The Punting Confessional - Wednesday, July 3rd 2013
With Royal Ascot just gone and on a lesser scale in Ireland the Derby last weekend and Galway to come, headgear seems a topical issue at the moment.
Now there is nothing surer than punters will be up in arms at the very mention of fashion on mainstream television coverage of the big meetings – coverage I might add that is watched by a far wider array of viewers than just the betting public – but perhaps we should become more aware of a fashion that is becoming much more widespread on the actual turf at our racetracks, namely the much increased use of headgear.
Already this year we have had a Derby winner in cheekpieces – the first horse to do so – and his trainer Aidan O’Brien is at the vanguard of this trend which may ultimately become a culture.
In these islands, a number of different types of headgear can be used. Blinkers are the most obvious and most severe; they aim to reduce visual distraction by focusing a horse’s attention only on that which is in front of them and tend to be used on lazy horses.
The visor is a slightly modified version of blinkers with a slit in the side, they are less severe with cheekpieces even less so. Made of sheepskin, they are more of a concentration aid, used to sharpen an animal up.
The hood is a different piece of kit entirely as it aims at reducing noise rather than vision; in the main it is used on keen horses that tend to get geed up and struggle to settle.
For years, the culture in Europe, including Britain and Ireland, was against headgear. The general perception was that blinkers were a rogue’s badge, an admission from the trainer that the horse was less than genuine, perhaps even a last resort in order to get it to reveal its ability. While it was one thing to use them on a lowly handicapper to extract a few pounds of improvement, it was quite another to opt for them on a group horse or stallion prospect.
Even the idea that the progeny of a sire, much less the sire himself, would be in need of an aid was seen as a sign of weakness and breeders would be reluctant to support such a stallion with their mares. In the US however, the culture is totally different. Even a cursory glance at attheraces’ coverage of American racing reveals that half the field often wear some form of aid and Animal Kingdom, the most high-profile American runner in the UK in many a year at Royal Ascot, and Kentucky Derby winner, wore blinkers on every start of his career.

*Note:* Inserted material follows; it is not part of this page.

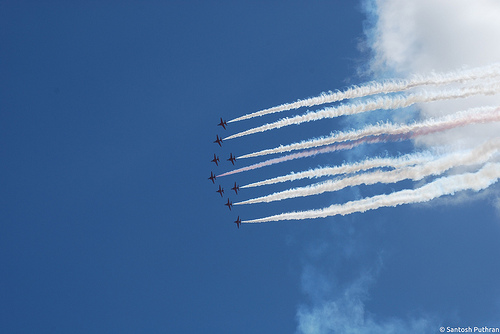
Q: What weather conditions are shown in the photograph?
A: It is clear.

This is changing, however and Aidan O’Brien has been the main catalyst. He has won a Derby with a cheekpieced runner and raced numerous classy types in headgear; over the three days of Derby weekend in Ireland he had 27 runners and 14 of them wore some form of headgear.
He has, with the help of his stable jockey son Joseph, offered numerous public pronouncements on the benefits of headgear, particularly cheekpieces, with barely a mention of the issue of temperament, to such a degree that it could almost be called a PR campaign.
O’Brien is just about the only trainer with the power to change the culture of headgear and while perhaps his whole increased use of aids could be seen as him seeking the next edge it is worth remembering who his paymasters are; if he does not satisfy the greater needs of the Coolmore operation, i.e. profits from the breeding sheds, then he will soon be out of a job.
All of this begs the question: does headgear work? At the risk of copping out totally from an answer, yes and no. We must judge each horse on an individual basis and see how they respond though some overall precepts about trainers are worth developing. Often, a piece of headgear will work just once, and on the second start in them a horse will regress back to its previous form.
When they do work a second time however, you may be onto something as it’s worth considering the animal a new horse, much like one that has changed yards and improved, and often this horse will continue to be priced up on its old form for the next few starts.
This doesn’t however mean that headgear will work forever. The horse may get used to it and become wise to what is going on; what was once a concentration tool is now old hat.
With horses like this however, there is still an edge as one needs to watch out for the reapplication of headgear. In this case, the trainer will note that horse has stopped reacting to the blinkers or cheekpieces and remove them only to reapply them at a later date, likely a race that has been a target or after the horse has dropped in the weights or showed a glimmer of promise. In this situation, a punter can expect improved form.
One such horse I’m waiting for with this angle at the minute is Ucanchoose, an Irish 5f handicapper whose last three wins have come in blinkers but hasn’t worn them since September last year.
On the whole, I don’t think headgear can change a horse’s temperament, particularly those are really recalcitrant. In some cases, blinkers can even exacerbate a horse’s reluctance as was seen at Naas last week when Dermot Weld applied them on a horse called Resolute Response who rivals Charles Byrnes’ Courage for the least-aptly named horse in training.
With a horse with a slight temperament issue or a mere lazy streak, headgear can be the key but some are beyond saving.
It is worth mentioning how the bigger Irish trainers use headgear. With Aidan O’Brien, cheekpieces are a positive and so too, the hood; I still think blinkers are a negative with him and while a trendsetter in this area it will take a while to break this mode of thinking.
With Dermot Weld, blinkers are a plus as he has campaigned even his best horses in them, notably Vinnie Roe, which is something to bear in mind ahead of his annual Galway jamboree. John Oxx on the other hand is an arch-traditionalist; any sort of aid from him is a negative, perhaps even an admission of defeat.